18 de nov. de 2009

Tarde de chuva


Como é que uma tarde fria se reconfortava no jogo de luzes com que se rodeava – pensava, absorto na resolução de dois ou três problemas imediatos, daqueles que apenas tingem as horas que passam e não deixam rasto. Aquele vinho que não encontrava em lado nenhum e que prometera a Ana de presente nos anos dela, que se avizinhavam a passos rápidos, e do vinho não havia rasto, esgotada que estava, ao que parecia, a reserva nas prateleiras dos supermercados e mesmo das melhores lojas. Não se deve prometer nada, estava avisado disso mesmo desde sempre, não prometas, diz apenas que vais tentar e depois logo se vê, promessas para quê, e depois sentes-te na obrigação de as cumprir e cai-te no estômago a frustação de te sentires menor por não o conseguires.
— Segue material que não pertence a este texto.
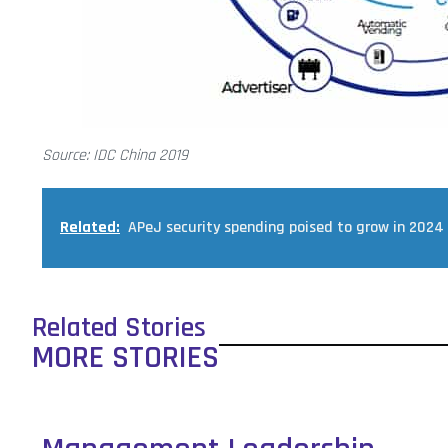
Source: IDC China 2019
Related:
APeJ security spending poised to grow in 2024
Related Stories
MORE STORIES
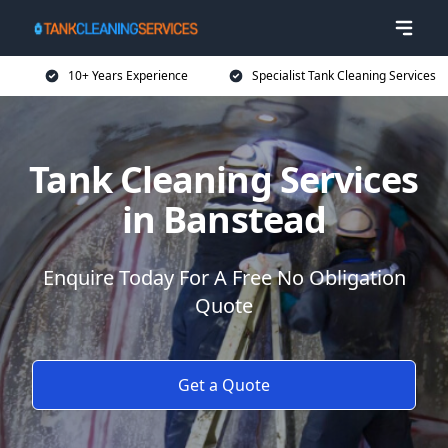
10+ Years Experience
Specialist Tank Cleaning Services
Tank Cleaning Services
in Banstead
Enquire Today For A Free No Obligation
Quote
Get a Quote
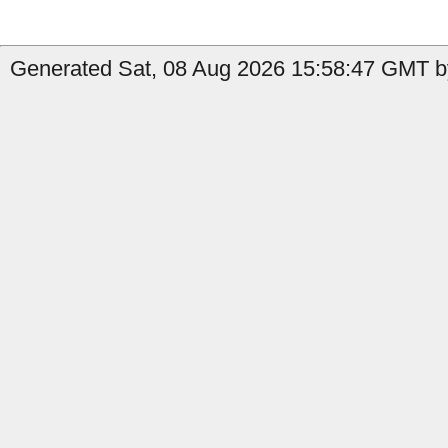
Generated Sat, 08 Aug 2026 15:58:47 GMT b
Olhou pela janela, que o chamou pelas bátegas de granizo fino que lhe embatiam agora, o céu chorava pedras e ele tão confortável no seu jogo de luzes cuidadosamente distribuído pela sala, aquele sentimento caseiro de se sentir quente e recortado à medida do seu poiso, com tudo no lugar certo, as luzes incluídas. Luzes quentes e bem distribuídas pela sala, abatjours amarelados e uma ocasional luz mais branca no chão para não criar sombras, nada de luzes no tecto. O Inverno lá fora gritava e tentava entrar pela janela e chamava-o atirando-lhe mãos cheias de granizo aos vidros, em vão. O contraste de estar dentro e quente, aquela pequena felicidade do conforto de uma chávena de chá de gengibre quente com mel e limão para lhe atacar a tosse e a possível gripe que se avizinhava, mas até isso era reconfortante e familiar.

Tocou o telefone e atendeu. “Estás distante”, susurrou-lhe a voz chorosa de Ana do outro lado da linha, entrecortada por soluços baixinhos. Não respondeu logo, ficou a ouvir os soluços baixinhos que se ritmavam por qualquer razão com a cadência do granizo, agora mais leve, já transformado em chuva a bater nas capotas dos carros, no empedrado e nas janelas. Queria abraçá-la, passar-lhe as mãos pelos cabelos escuros e anelados, beijar-lhe as sobrancelhas finas e dizer-lhe que estava tudo bem. “Não estou. Nunca estou distante de ti, meu amor. Apenas me recolho às minhas luzes macias, hoje preciso delas e do cinzento desta tarde que me visita.”

Beijou-o Ana do outro lado da linha, até amanhã, meu amor, não apanhes frio. Não chores, nem soluces baixinho que amanhã não chove mais.

Promessas, mas havia que fazê-las para dar consistência à vida pequena. Querer muito fazer alguma coisa por alguém e comprometer-se a fazer e depois definir como objectivo chegar lá e consegui-lo. Era um acto de altruismo, pequeno que fosse, tinham-lhe ensinado mal que não se deve prometer nada. O coração mandara prometer e prometera. O vinho, as mãos passadas nos cabelos de Ana nas noites frias, uma troca de olhares muda e que tudo tem despejara-lhe o amor eterno e difícil no regaço.

O som da chuva deixara de se fazer ouvir: o Inverno mandara abrandar lá fora, por alguns momentos, as lágrimas celestes e as pessoas na rua fechavam os guarda-chuvas e atravessavam as passadeiras sem se molhar. Bebeu o último trago do chá quente e reconfortante, fechou os olhos e adormeceu.